Effect of Sympathetic Nerve Stimulation on Pulmonary Vascular Resistance in the Dog

Abstract

The effect of sympathetic nerve stimulation on the pulmonary circulation was studied in a hemodynamically separated dog lung in which blood flow was maintained constant with a pump. Electrical stimulation of the stellate ganglia at 3, 10, and 30 cps produced a significant increase in mean lobar arterial perfusion pressure. Since lobar blood flow and left atrial pressure did not change during nerve excitation, the increase in lobar arterial pressure reflected an increase in vascular resistance across the lung. The increase in pulmonary vascular resistance was dependent on the stimulus frequency, and the time from the onset of stimulation to the attainment of the peak response was inversely related to the stimulus frequency. The response to nerve stimulation was decreased by alpha-receptor blocking agents. Lobar perfusion with a roller pump had an effect similar to perfusion with a piston pump.

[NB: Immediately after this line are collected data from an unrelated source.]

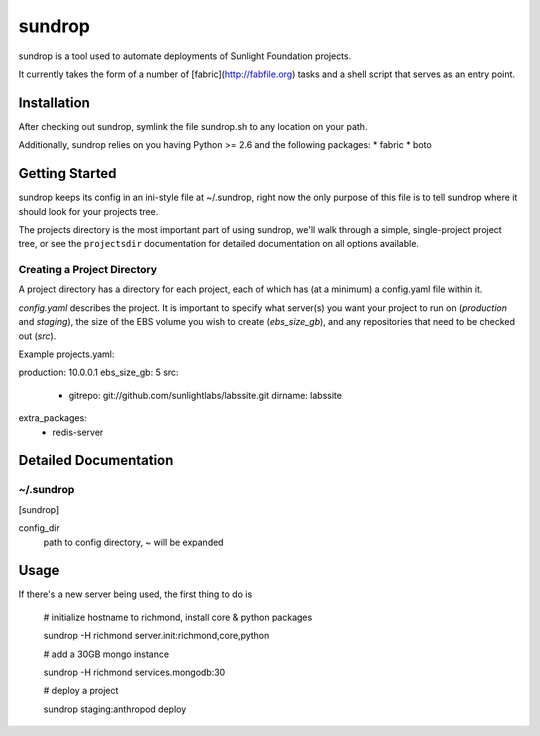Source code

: =========
sundrop
=========

sundrop is a tool used to automate deployments of Sunlight Foundation projects.

It currently takes the form of a number of [fabric](http://fabfile.org) tasks and a shell script that serves as an entry point.


Installation
============

After checking out sundrop, symlink the file sundrop.sh to any location on your path.

Additionally, sundrop relies on you having Python >= 2.6 and the following packages:
* fabric
* boto

Getting Started
===============

sundrop keeps its config in an ini-style file at ~/.sundrop, right now the
only purpose of this file is to tell sundrop where it should look for your
projects tree.

The projects directory is the most important part of using sundrop, we'll
walk through a simple, single-project project tree, or see the ``projectsdir``
documentation for detailed documentation on all options available.

Creating a Project Directory
----------------------------

A project directory has a directory for each project, each of which has
(at a minimum) a config.yaml file within it.

`config.yaml` describes the project.  It is important
to specify what server(s) you want your project to run on (`production` and
`staging`), the size of the EBS volume you wish to create (`ebs_size_gb`), and
any repositories that need to be checked out (`src`).

Example projects.yaml::

production: 10.0.0.1
ebs_size_gb: 5
src:
    -
        gitrepo: git://github.com/sunlightlabs/labssite.git
        dirname: labssite
extra_packages:
    - redis-server


Detailed Documentation
======================

~/.sundrop
------------

[sundrop]

config_dir
    path to config directory, ~ will be expanded


Usage
=====

If there's a new server being used, the first thing to do is

    # initialize hostname to richmond, install core & python packages
    
    sundrop -H richmond server.init:richmond,core,python
    
    # add a 30GB mongo instance
    
    sundrop -H richmond services.mongodb:30
    
    # deploy a project
    
    sundrop staging:anthropod deploy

The response to nerve stimulation was independent of changes in rate, rhythm, and volume of respiration, changes in aortic blood pressure, and changes in airway resistance. The effects of stellate stimulation and of injected norepinephrine on vascular resistance were similar in the hemodynamically separated lobe. In essence, sympathetic nerve stimulation produced an active increase in vascular resistance in the pulmonary circulation, and the contribution of passive factors such as changes in respiration, bronchomotor tone, and bronchial circulation was minimal. Since the response was blocked by phentolamine, the increase in pulmonary vascular resistance in response to nerve stimulation was attributed to activation of alpha receptors in the pulmonary vascular bed by neurally released norepinephrine. These results demonstrate that pulmonary vascular resistance can be increased at stimulus frequencies in the physiological range of discharge for the sympathetic nervous system.